In addition to modelling, we’ve also been tasked with UV mapping some of our models.
I haven’t had much experience with UV mapping in the past, so I thought it would be necessary to brush up on some of the basic theory revolving around UV mapping.
I found a nice article by Renier Banninga, (found Here) in which he goes over some useful tips and methods to use when UV mapping. In addition Digital Tutors also had some really useful tutorials addressing UV Mapping. (found here).
The Rengier article dives straight into the technical aspects involved in the UV mapping process, whereas in contrast, the Digital Tutors tutorial starts off by explaining some the basic theory and terminology used and then gradually builds into some of the more technical aspects of the UV mapping process. Both are great sources of information regarding the topic at hand and often include visual examples of what they’re trying to explain which I find incredibly useful being somewhat of a visual learner.
What Is UV Mapping?
UV mapping is a solution addressing the problem one may face trying to apply a two dimensional texture onto a model or piece of geometry that exists in a three dimensional space.
UV’s act as a bridge between 2D and 3D, allowing us to apply a 2D image onto a 3D object. Each face on the polygonal object is tied to a face on a UV map.
In reference to the image above: I like to think of a UV Map as a the 3D object stretched out and flattened, making it easier for us to paint on it and this process is often referred to as laying out the UV’s. (UV mapping)
When mapping our UV’s there’s a few things we need to keep in mind:
- UV’s need to be spaced evenly to work well, otherwise this could lead to our texture being distorted when applied to an object.
- Seams, , non-connected, non continuous edges on a piece of geometry, plan where they can be hide on an object.
Mapping Types And Their Uses:
Renier describes planar mapping as the most basic of the mapping modifiers to apply to objects.
It projects the texture onto a model from one direction and is useful for mapping objects like walls and basic terrain. however, isn’t considered to be effective when a complex object with many overlapping surfaces needs to be mapped
The reason for this being that it will often stretch the polygons that don’t face the projected map directly.
-An example of Planar mapping above-
Projects the texture in a radial pattern inwards making it very useful for mapping objects like tree trunks, arms, torso and legs. It’s very handy for blocking out mapping on various types of meshes. However it still requires a lot of tweaking afterwards in the UV editor.
-An example of Cylindrical mapping above-
Projects the texture in a spherical pattern onto an object. However it causes a very high pixel density at the poles of an objects mapping. This causes a pinching effect that’s hard to counter when painting the texture.
-An example of Spherical mapping above-
Pixel Density and Stretching
Try to keep your mapping a consistent aspect ratio for the pixel size in the texture map. Lookout for areas where the texture gets stretched or skewed. This can cause unnecessary problems for the texture artist who would have to counter any warped mapping.

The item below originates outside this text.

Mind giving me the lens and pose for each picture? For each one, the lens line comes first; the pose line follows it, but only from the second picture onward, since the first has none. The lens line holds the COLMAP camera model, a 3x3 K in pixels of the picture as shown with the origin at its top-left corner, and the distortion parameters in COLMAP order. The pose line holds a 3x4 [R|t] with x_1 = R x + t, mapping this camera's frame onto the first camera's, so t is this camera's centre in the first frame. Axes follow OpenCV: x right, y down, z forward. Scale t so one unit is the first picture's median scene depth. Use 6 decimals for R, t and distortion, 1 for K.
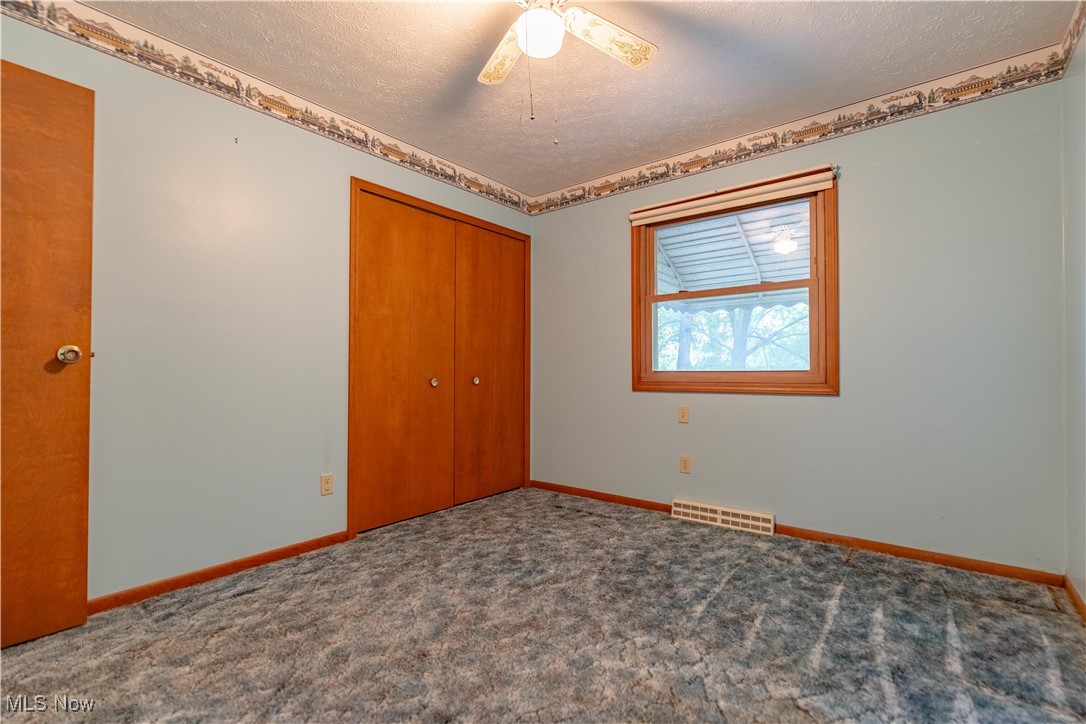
lens RADIAL K [[488.8, 0, 541.2], [0, 488.8, 367.6], [0, 0, 1]] dist [-0.011448, 0.004486]
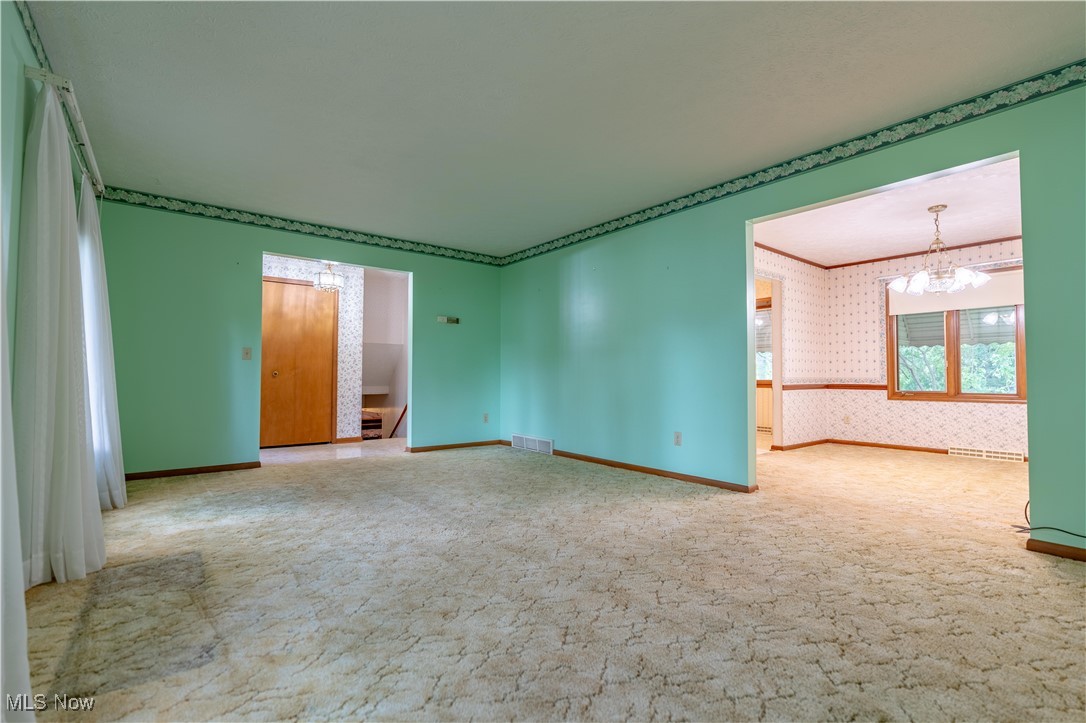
lens RADIAL K [[488.8, 0, 542.8], [0, 488.8, 364.8], [0, 0, 1]] dist [-0.011448, 0.004486]
pose [[0.972201, -0.008263, -0.234001, -0.853869], [0.005307, 0.999898, -0.013260, -0.003064], [0.234087, 0.011650, 0.972146, -1.199243]]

To Minimize Seams when UV mapping, Simply align the vertices of the seam with the corresponding connection in the mapping on either the horizontal or vertical plane of the texture coordinates. This way the pixels align on one of the axes.
For technical objects, it’s easier to get away with seams since they tend to be quite fragmented, and the nature of the object allows it. however for organic meshes.
We can minimize the amount of seams as much as possible by using accurate, continuous mapping.
Banninga, continues by covering some of the more advanced aspects of UV mapping.
Optimizing UV Layouts
Optimized UV layouts are particularly useful for real-time characters.
(He’s basically stating to not waste space in your UV editor, and this is because the entire texture gets loaded into memory, so take advantage of it)
To do so, you should scale, rotate and move those UV-mapped vertices until no more space can be saved.
Unfolding and Relaxing UV’s
Unfolding and relaxing UV’s is a handy thing to do if your UV’s are caught up and tangled.
Inside the Relax UV option box we can edit some values such as Pin selected UVs or Pin Unselected UVs.
Pining either means they wont be affected the the action of the Relax UV’s
Relaxing with even and smooth out some of the irregularities in you’re UV’s.
Lets you unwrap the UV mesh for a polygonal object while trying to ensure that the UVs do not overlap. Unfolding UVs helps to minimize the distortion of texture maps on organic polygon meshes by optimizing the position of the UV coordinates so they more closely reflect the original polygon mesh.
Within the Unfold options we can set restraints, in order to achieve the effect we want, like limiting the unfold to only unfold Uv’s horizontally or vertically.